New £12m winter fund for rough sleeping ‘not enough’, say council and charities

A new £12m ‘cold weather fund’ to help rough sleepers into accommodation and keep them Covid-safe over the winter has been announced by the government.

But Manchester council say the funding does not go far enough, while homelessness charities have warned that plans to reopen communal night shelters could risk lives.

The fund will be split into a £10m cold weather payment to support local authorities in providing self-contained accommodation.

An additional £2m will be made available to faith groups and community groups to secure accommodation for rough sleepers.

Housing and communities secretary Robert Jenrick said: “As we approach winter, we are focusing on the best way to protect rough sleepers from the cold weather and coronavirus.

“The funding and guidance I’m announcing today will mean that working with councils and community groups, some of the most vulnerable people in society are given support and a safe place to stay this winter.”

Housing secretary Robert Jenrick
(Image: Getty Images)

The government has also drawn up new guidance for night shelter providers on how to safely open their doors during the Covid-19 pandemic.

Traditional shelters should only open ‘as a last resort’ if self-contained accommodation is not available according to Rick Henderson, chief executive of Homeless Link.

But another national homelessness charity, Crisis, has urged the government to keep night shelters closed during the winter.

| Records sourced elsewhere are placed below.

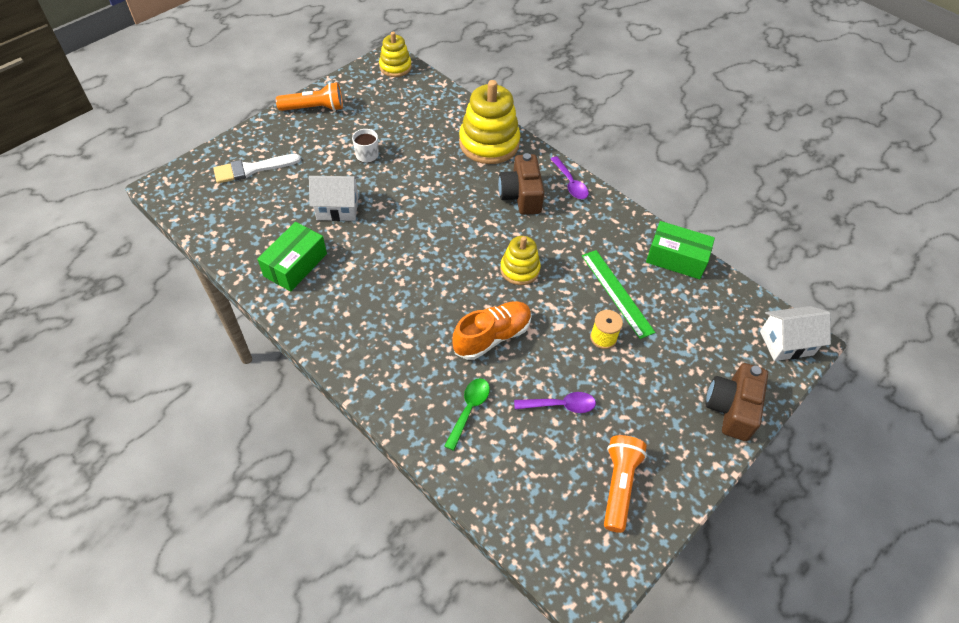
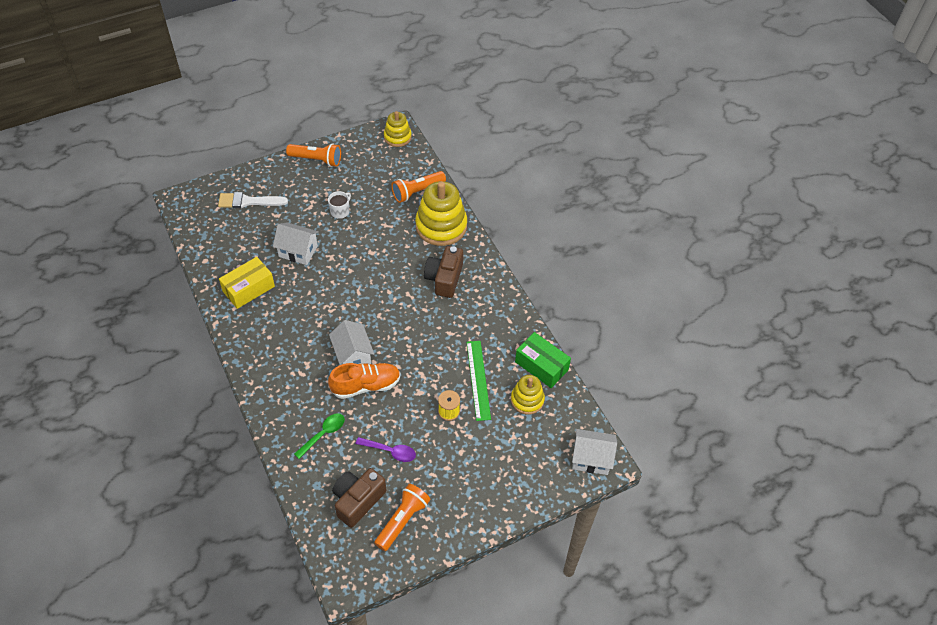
camera: 20 degrees right, 0 degrees up
(295, 265) = (248, 289): green box -> yellow box
(444, 115) = (417, 192): none -> orange flashlight
(459, 306) = (353, 355): none -> white house
(519, 269) = (412, 339): yellow stacking toy -> yellow stacking toy (527, 400)
(570, 183) = (489, 279): purple spoon -> none
(731, 408) = (517, 494): brown camera -> brown camera (358, 500)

Jon Sparkes, chief executive of Crisis, said: “Back in March, the government rightly decided that night shelters and hostels were not a safe environment for people during the pandemic.

A Bed Every Night aims to give homeless people food and somewhere safe to sleep
(Image: Joel Goodman)

“It’s completely unacceptable that this approach should now change as we go into winter when the threat remains the same.

“We must not force people to choose between freezing on the street or a shelter, when both needlessly put lives at risk.”

In Manchester, rough sleepers will be given a single room instead of the previously used ‘shelters and sit-up spaces’ in a bid to reduce Covid-19 transmission.

The council’s programme, which built on the government’s ‘Everybody In’ policy, saw more than 250 people helped off the streets and into hotels and more permanent accommodation.

This approach will continue until March next year using funding and beds from A Bed Every Night, the Greater Manchester-wide rough sleeping accommodation scheme started by mayor Andy Burnham.

Councillor Luthfur Rahman, Manchester council’s lead member on homelessness, welcomed the extra government funding having already asked for greater financial support.

But he said: “Although this cold weather funding is a good start, it does not go far enough.

“Helping people off the streets is a long and difficult process and it can’t be achieved through quick injections of cash.

“What we would like to see, and will continue to lobby for, is a programme of long-term funding that would let [Manchester] council address the root issues of homelessness.”